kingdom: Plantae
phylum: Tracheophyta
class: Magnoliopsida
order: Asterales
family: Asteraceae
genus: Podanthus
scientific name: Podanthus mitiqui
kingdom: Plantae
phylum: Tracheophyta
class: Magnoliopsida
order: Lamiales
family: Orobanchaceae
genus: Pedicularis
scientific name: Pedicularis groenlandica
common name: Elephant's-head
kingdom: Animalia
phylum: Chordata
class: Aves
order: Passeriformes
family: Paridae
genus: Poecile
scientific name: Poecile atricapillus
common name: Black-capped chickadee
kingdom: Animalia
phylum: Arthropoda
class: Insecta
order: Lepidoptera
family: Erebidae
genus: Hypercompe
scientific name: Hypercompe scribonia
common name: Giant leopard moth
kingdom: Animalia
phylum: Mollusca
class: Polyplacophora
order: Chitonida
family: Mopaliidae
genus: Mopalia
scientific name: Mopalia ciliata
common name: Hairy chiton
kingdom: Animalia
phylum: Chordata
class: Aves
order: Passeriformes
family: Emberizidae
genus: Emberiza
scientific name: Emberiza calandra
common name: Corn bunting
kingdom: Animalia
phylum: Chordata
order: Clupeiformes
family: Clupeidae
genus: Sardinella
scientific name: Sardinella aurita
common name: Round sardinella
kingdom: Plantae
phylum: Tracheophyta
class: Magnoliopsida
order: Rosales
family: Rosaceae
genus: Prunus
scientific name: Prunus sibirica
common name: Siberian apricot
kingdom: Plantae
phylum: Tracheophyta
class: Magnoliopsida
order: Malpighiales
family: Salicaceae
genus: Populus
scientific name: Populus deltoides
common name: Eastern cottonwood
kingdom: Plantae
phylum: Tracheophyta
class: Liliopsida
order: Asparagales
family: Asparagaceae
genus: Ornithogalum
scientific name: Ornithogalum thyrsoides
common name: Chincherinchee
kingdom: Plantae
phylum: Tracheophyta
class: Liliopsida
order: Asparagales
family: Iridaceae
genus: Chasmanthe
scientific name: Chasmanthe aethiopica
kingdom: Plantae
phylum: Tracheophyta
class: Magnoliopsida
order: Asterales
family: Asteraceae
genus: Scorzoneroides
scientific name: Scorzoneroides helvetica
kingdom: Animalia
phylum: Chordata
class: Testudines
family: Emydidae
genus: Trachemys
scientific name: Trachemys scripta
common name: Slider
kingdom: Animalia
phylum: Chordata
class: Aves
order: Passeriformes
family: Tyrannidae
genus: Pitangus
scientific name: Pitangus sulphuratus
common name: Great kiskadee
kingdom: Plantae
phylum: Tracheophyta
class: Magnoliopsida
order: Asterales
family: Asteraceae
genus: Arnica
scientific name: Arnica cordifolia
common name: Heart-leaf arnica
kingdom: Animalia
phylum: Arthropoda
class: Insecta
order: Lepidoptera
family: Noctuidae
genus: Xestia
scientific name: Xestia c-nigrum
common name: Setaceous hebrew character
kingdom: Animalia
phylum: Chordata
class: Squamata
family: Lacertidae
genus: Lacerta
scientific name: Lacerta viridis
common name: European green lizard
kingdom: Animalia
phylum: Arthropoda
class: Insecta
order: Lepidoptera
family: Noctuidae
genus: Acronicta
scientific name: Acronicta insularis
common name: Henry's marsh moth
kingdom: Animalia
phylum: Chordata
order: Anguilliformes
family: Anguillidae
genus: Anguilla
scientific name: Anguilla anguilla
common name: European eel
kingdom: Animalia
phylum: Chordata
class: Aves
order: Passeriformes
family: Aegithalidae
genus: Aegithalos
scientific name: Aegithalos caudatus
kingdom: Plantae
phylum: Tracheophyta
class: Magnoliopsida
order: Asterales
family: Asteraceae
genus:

------------------------

WHAT YOU HAVE TO DO:
Reproduce the whole listing above, line for line and word for word, without changing anything.

ANSWER BELOW:
kingdom: Plantae
phylum: Tracheophyta
class: Magnoliopsida
order: Asterales
family: Asteraceae
genus: Podanthus
scientific name: Podanthus mitiqui
kingdom: Plantae
phylum: Tracheophyta
class: Magnoliopsida
order: Lamiales
family: Orobanchaceae
genus: Pedicularis
scientific name: Pedicularis groenlandica
common name: Elephant's-head
kingdom: Animalia
phylum: Chordata
class: Aves
order: Passeriformes
family: Paridae
genus: Poecile
scientific name: Poecile atricapillus
common name: Black-capped chickadee
kingdom: Animalia
phylum: Arthropoda
class: Insecta
order: Lepidoptera
family: Erebidae
genus: Hypercompe
scientific name: Hypercompe scribonia
common name: Giant leopard moth
kingdom: Animalia
phylum: Mollusca
class: Polyplacophora
order: Chitonida
family: Mopaliidae
genus: Mopalia
scientific name: Mopalia ciliata
common name: Hairy chiton
kingdom: Animalia
phylum: Chordata
class: Aves
order: Passeriformes
family: Emberizidae
genus: Emberiza
scientific name: Emberiza calandra
common name: Corn bunting
kingdom: Animalia
phylum: Chordata
order: Clupeiformes
family: Clupeidae
genus: Sardinella
scientific name: Sardinella aurita
common name: Round sardinella
kingdom: Plantae
phylum: Tracheophyta
class: Magnoliopsida
order: Rosales
family: Rosaceae
genus: Prunus
scientific name: Prunus sibirica
common name: Siberian apricot
kingdom: Plantae
phylum: Tracheophyta
class: Magnoliopsida
order: Malpighiales
family: Salicaceae
genus: Populus
scientific name: Populus deltoides
common name: Eastern cottonwood
kingdom: Plantae
phylum: Tracheophyta
class: Liliopsida
order: Asparagales
family: Asparagaceae
genus: Ornithogalum
scientific name: Ornithogalum thyrsoides
common name: Chincherinchee
kingdom: Plantae
phylum: Tracheophyta
class: Liliopsida
order: Asparagales
family: Iridaceae
genus: Chasmanthe
scientific name: Chasmanthe aethiopica
kingdom: Plantae
phylum: Tracheophyta
class: Magnoliopsida
order: Asterales
family: Asteraceae
genus: Scorzoneroides
scientific name: Scorzoneroides helvetica
kingdom: Animalia
phylum: Chordata
class: Testudines
family: Emydidae
genus: Trachemys
scientific name: Trachemys scripta
common name: Slider
kingdom: Animalia
phylum: Chordata
class: Aves
order: Passeriformes
family: Tyrannidae
genus: Pitangus
scientific name: Pitangus sulphuratus
common name: Great kiskadee
kingdom: Plantae
phylum: Tracheophyta
class: Magnoliopsida
order: Asterales
family: Asteraceae
genus: Arnica
scientific name: Arnica cordifolia
common name: Heart-leaf arnica
kingdom: Animalia
phylum: Arthropoda
class: Insecta
order: Lepidoptera
family: Noctuidae
genus: Xestia
scientific name: Xestia c-nigrum
common name: Setaceous hebrew character
kingdom: Animalia
phylum: Chordata
class: Squamata
family: Lacertidae
genus: Lacerta
scientific name: Lacerta viridis
common name: European green lizard
kingdom: Animalia
phylum: Arthropoda
class: Insecta
order: Lepidoptera
family: Noctuidae
genus: Acronicta
scientific name: Acronicta insularis
common name: Henry's marsh moth
kingdom: Animalia
phylum: Chordata
order: Anguilliformes
family: Anguillidae
genus: Anguilla
scientific name: Anguilla anguilla
common name: European eel
kingdom: Animalia
phylum: Chordata
class: Aves
order: Passeriformes
family: Aegithalidae
genus: Aegithalos
scientific name: Aegithalos caudatus
kingdom: Plantae
phylum: Tracheophyta
class: Magnoliopsida
order: Asterales
family: Asteraceae
genus:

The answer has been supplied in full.